## Фрагмент текста
=====

При этом в критических суждениях о повести “бой” (если воспользоваться названиями глав) занимал неизмеримо больше места, чем “свидание”. Авторов штудий меньше всего интересовала история и “содержание” любви главных героев. Она воспринималась как антивоенный аргумент писателя, как воплощение естественного человеческого бытия, противостоящего разрушительному ожесточению войны. Любовь героев Астафьева — “средоточие столкновения понятий “война” и “жизнь” (П.М. Топер).
Спектр суждений о результате этого столкновения весьма широк. От “любовь, сталкиваясь со смертью, одерживает победу, животворящее начало торжествует” (В.В. Гура), “любовь все-таки побеждает войну, побеждает смерть” (А.П. Ланщиков) до “любовь не смогла преодолеть смерть” (Л.Г. Якименко). Эти разночтения, однако, не меняли главного: неизменно вне поля зрения оставался вопрос о содержательном наполнении, о собственном нравственно-психологическом значении любовной линии Борис — Люся в составе военной повести. Говоря о любви героев “в общем и целом”, писавшие о повести не задавались вопросом: какая правда в отношениях мужчины и женщины открывается автору “Пастуха и пастушки” и открывается ли? Является астафьевская Люся в этих отношениях только объектом чувств пехотного лейтенанта или несет в себе некую общую идею женского существования?

=====

## Исходные данные

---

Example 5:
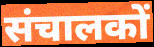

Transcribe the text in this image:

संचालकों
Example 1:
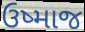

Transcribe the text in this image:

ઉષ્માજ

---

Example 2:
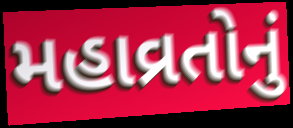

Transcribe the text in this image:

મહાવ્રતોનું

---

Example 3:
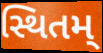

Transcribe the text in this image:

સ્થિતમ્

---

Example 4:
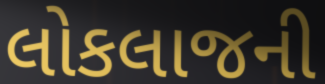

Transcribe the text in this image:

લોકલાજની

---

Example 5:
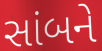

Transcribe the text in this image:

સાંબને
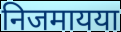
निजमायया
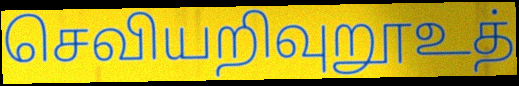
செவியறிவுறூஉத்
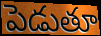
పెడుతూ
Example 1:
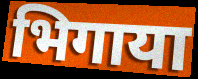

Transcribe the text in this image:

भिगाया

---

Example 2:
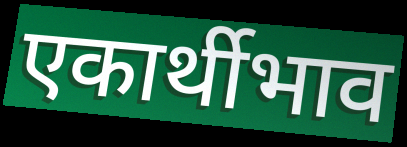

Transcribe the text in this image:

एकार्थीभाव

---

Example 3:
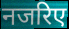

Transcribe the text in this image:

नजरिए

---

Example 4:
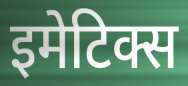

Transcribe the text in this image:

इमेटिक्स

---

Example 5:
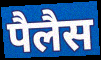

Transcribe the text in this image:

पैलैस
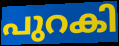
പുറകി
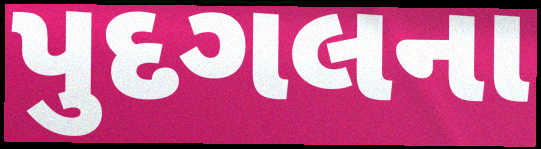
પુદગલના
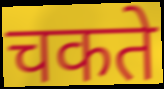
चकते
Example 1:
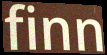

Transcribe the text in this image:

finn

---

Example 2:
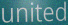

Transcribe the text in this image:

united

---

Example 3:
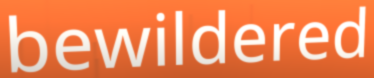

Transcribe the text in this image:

=====

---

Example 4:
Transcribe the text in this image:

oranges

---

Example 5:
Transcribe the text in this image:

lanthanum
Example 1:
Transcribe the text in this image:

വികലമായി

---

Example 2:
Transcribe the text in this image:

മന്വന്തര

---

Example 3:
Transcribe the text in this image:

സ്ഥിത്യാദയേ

=====

## Набор заданий
A: Воспроизведите часть фрагмента о повести Астафьева, начиная со слов «Спектр суждений о» и продолжая до слов «идею женского существования?».
B: Кому во фрагменте о повести Астафьева приписано суждение, что любовь не смогла преодолеть смерть?

## Ответы к упражнению
A:
Спектр суждений о результате этого столкновения весьма широк. От “любовь, сталкиваясь со смертью, одерживает победу, животворящее начало торжествует” (В.В. Гура), “любовь все-таки побеждает войну, побеждает смерть” (А.П. Ланщиков) до “любовь не смогла преодолеть смерть” (Л.Г. Якименко). Эти разночтения, однако, не меняли главного: неизменно вне поля зрения оставался вопрос о содержательном наполнении, о собственном нравственно-психологическом значении любовной линии Борис — Люся в составе военной повести. Говоря о любви героев “в общем и целом”, писавшие о повести не задавались вопросом: какая правда в отношениях мужчины и женщины открывается автору “Пастуха и пастушки” и открывается ли? Является астафьевская Люся в этих отношениях только объектом чувств пехотного лейтенанта или несет в себе некую общую идею женского существования?

B: Л.Г. Якименко.